Direction
In the records below, take the lines from the one containing "order: Caryophyllales" through the one containing "common name: Seagrape" and present them as a numbered list, omitting any blank lines.

Stored entries:
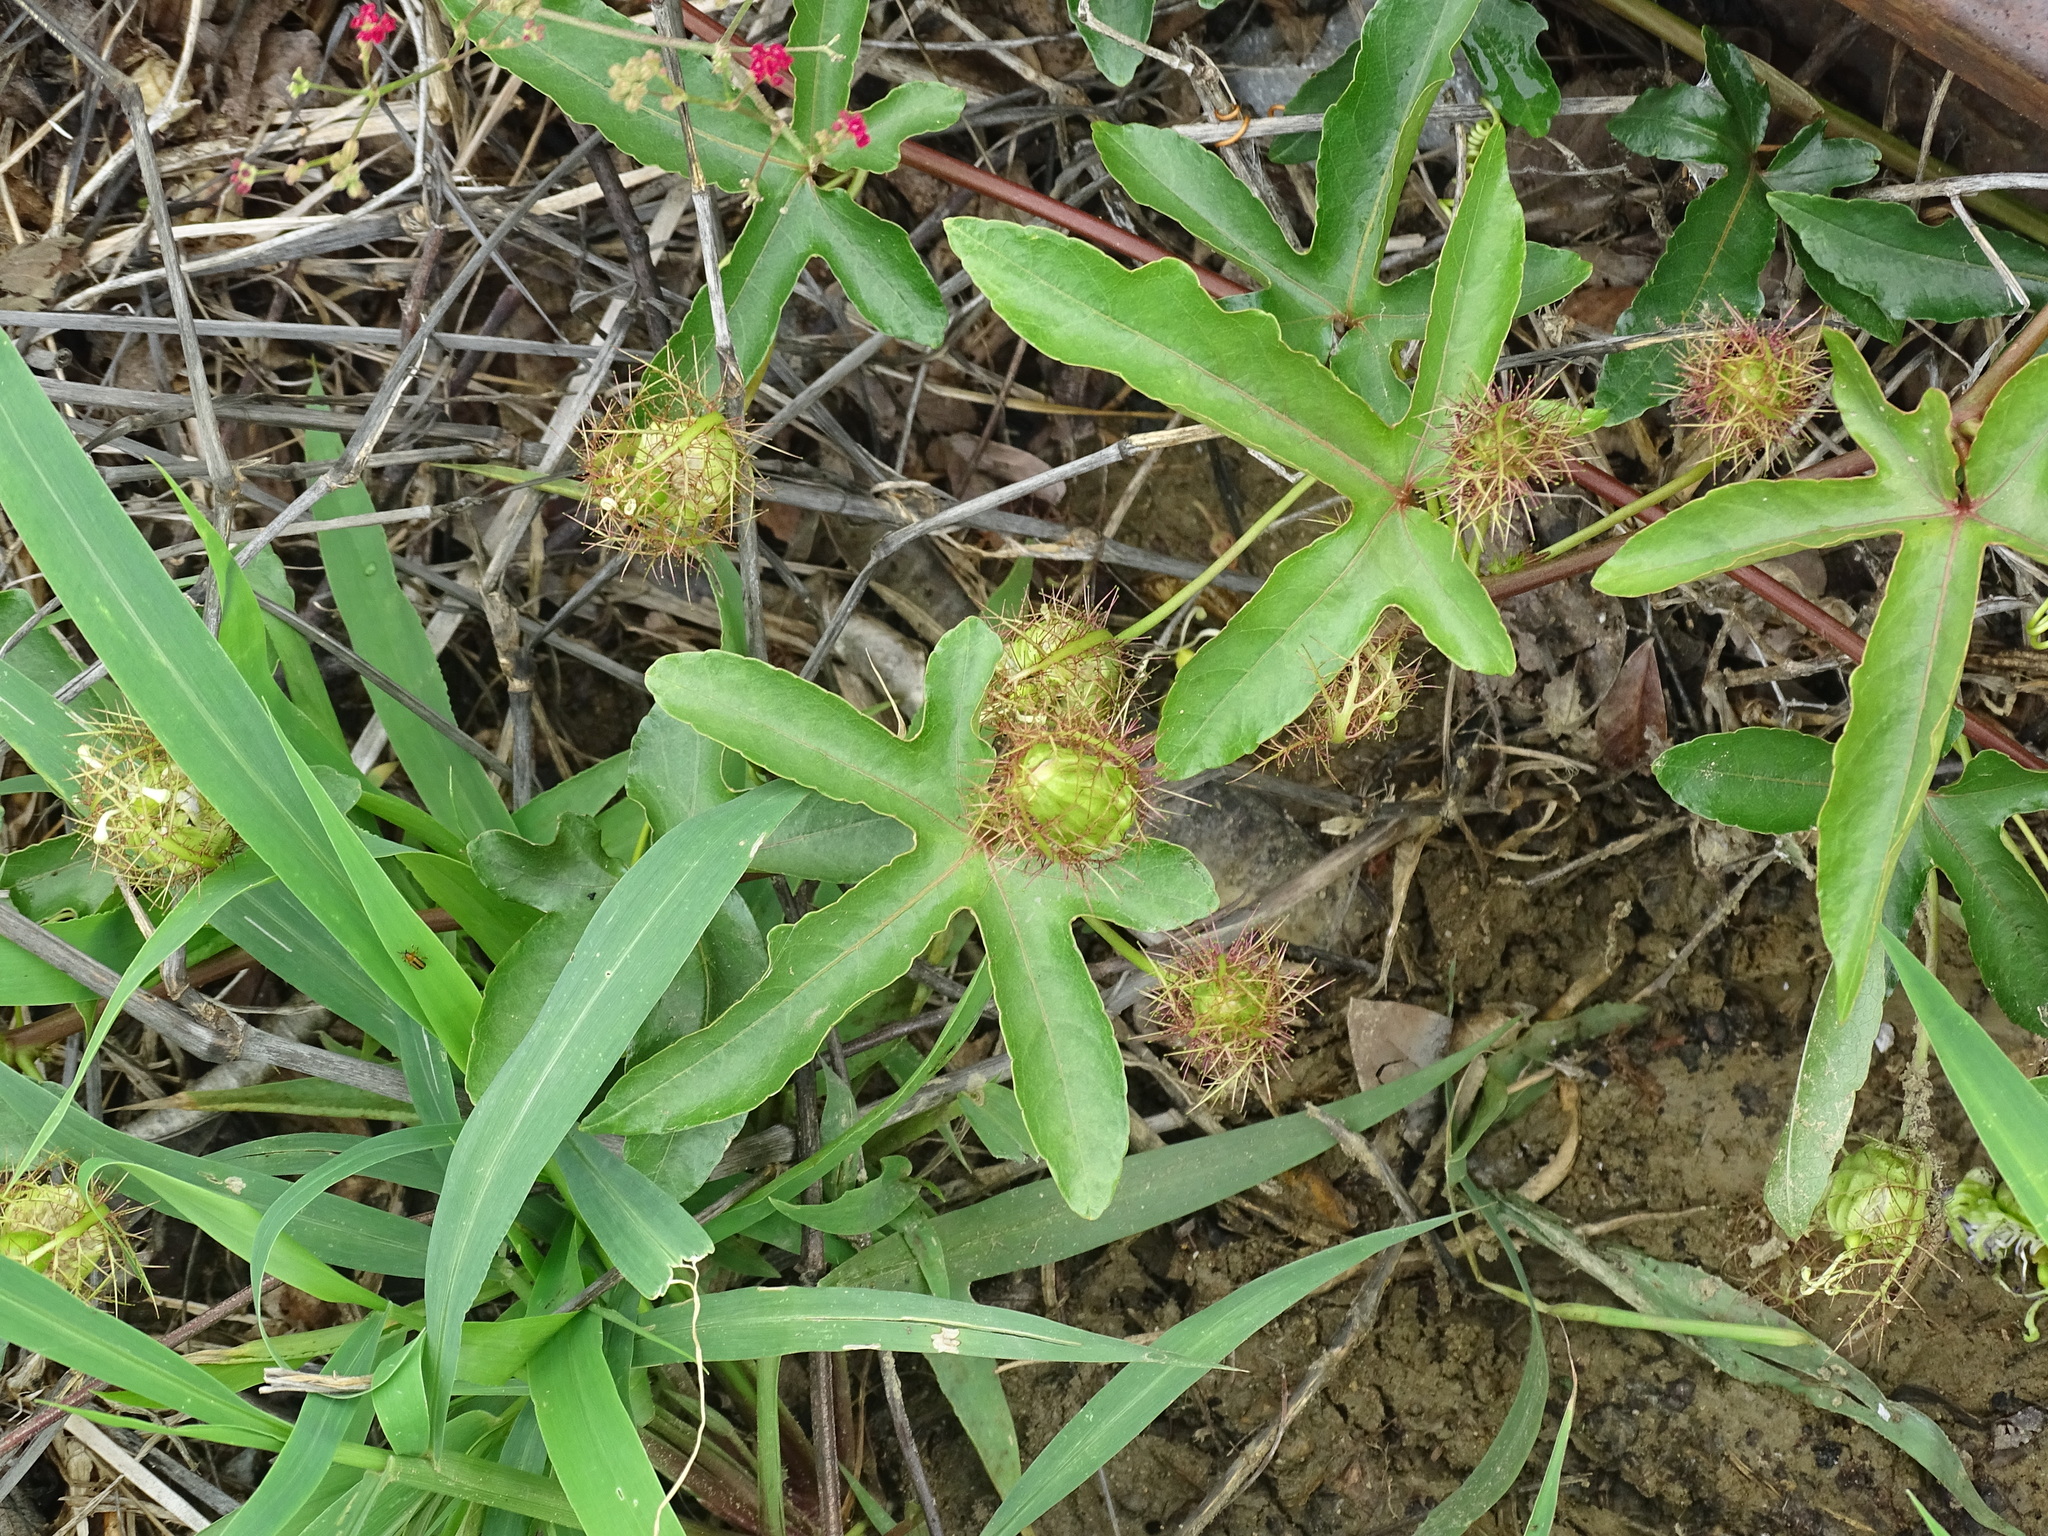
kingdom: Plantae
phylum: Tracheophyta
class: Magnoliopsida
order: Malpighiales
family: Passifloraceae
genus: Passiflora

---

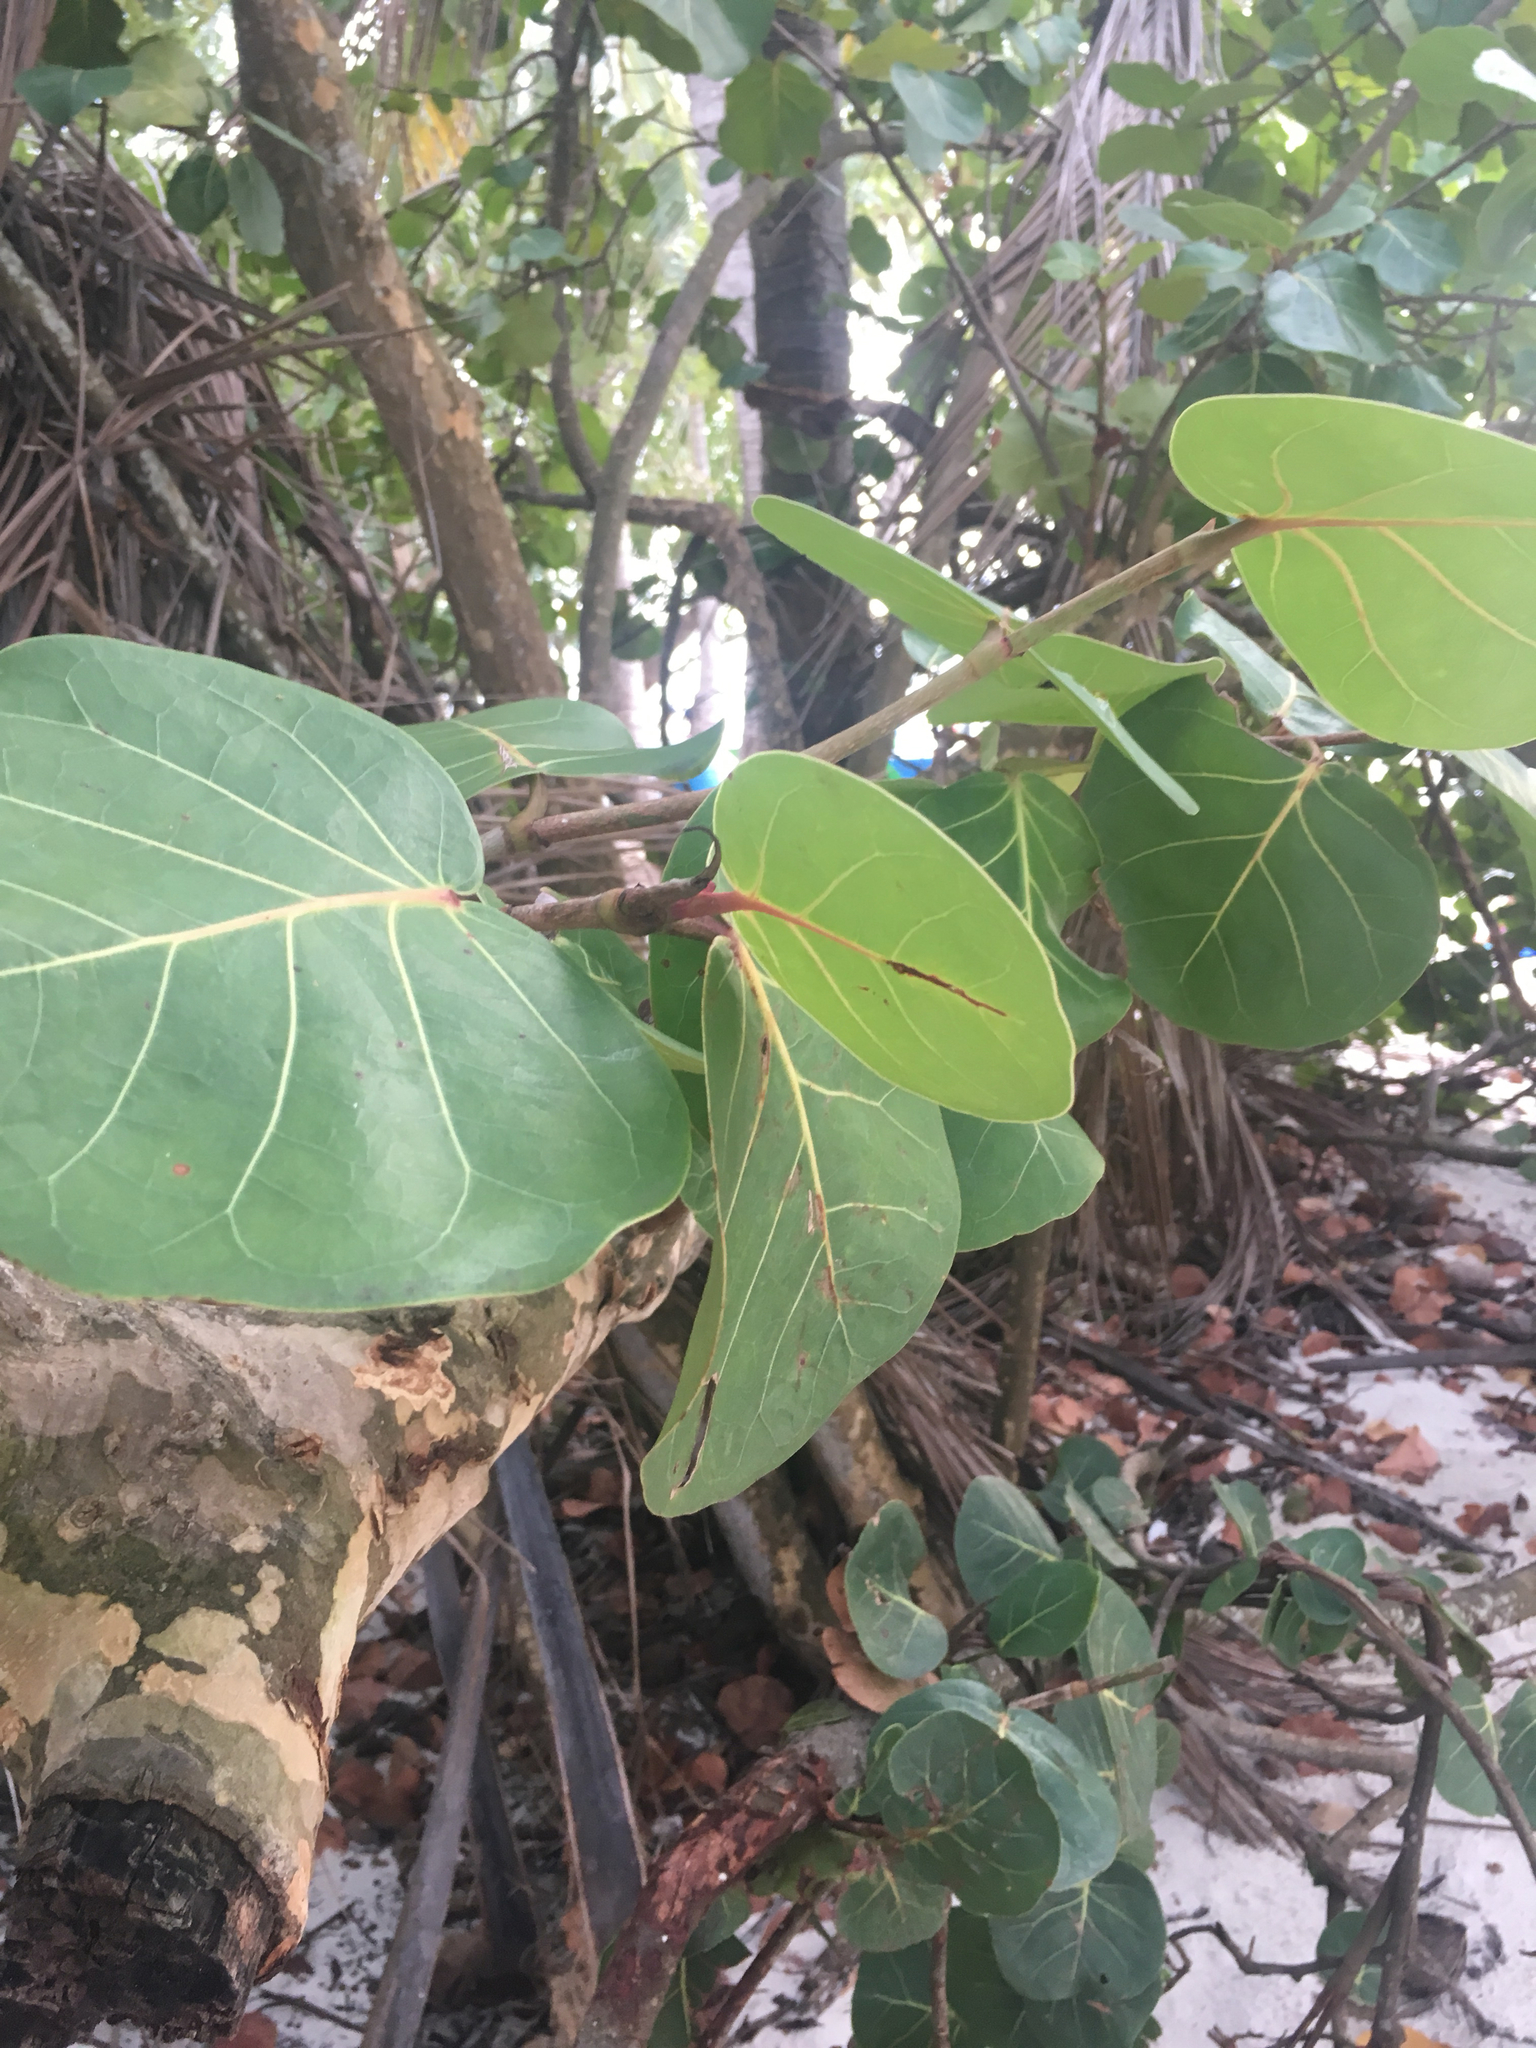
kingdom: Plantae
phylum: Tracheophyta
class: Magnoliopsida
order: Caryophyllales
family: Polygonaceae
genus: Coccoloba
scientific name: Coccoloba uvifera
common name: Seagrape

Task output
1. order: Caryophyllales
2. family: Polygonaceae
3. genus: Coccoloba
4. scientific name: Coccoloba uvifera
5. common name: Seagrape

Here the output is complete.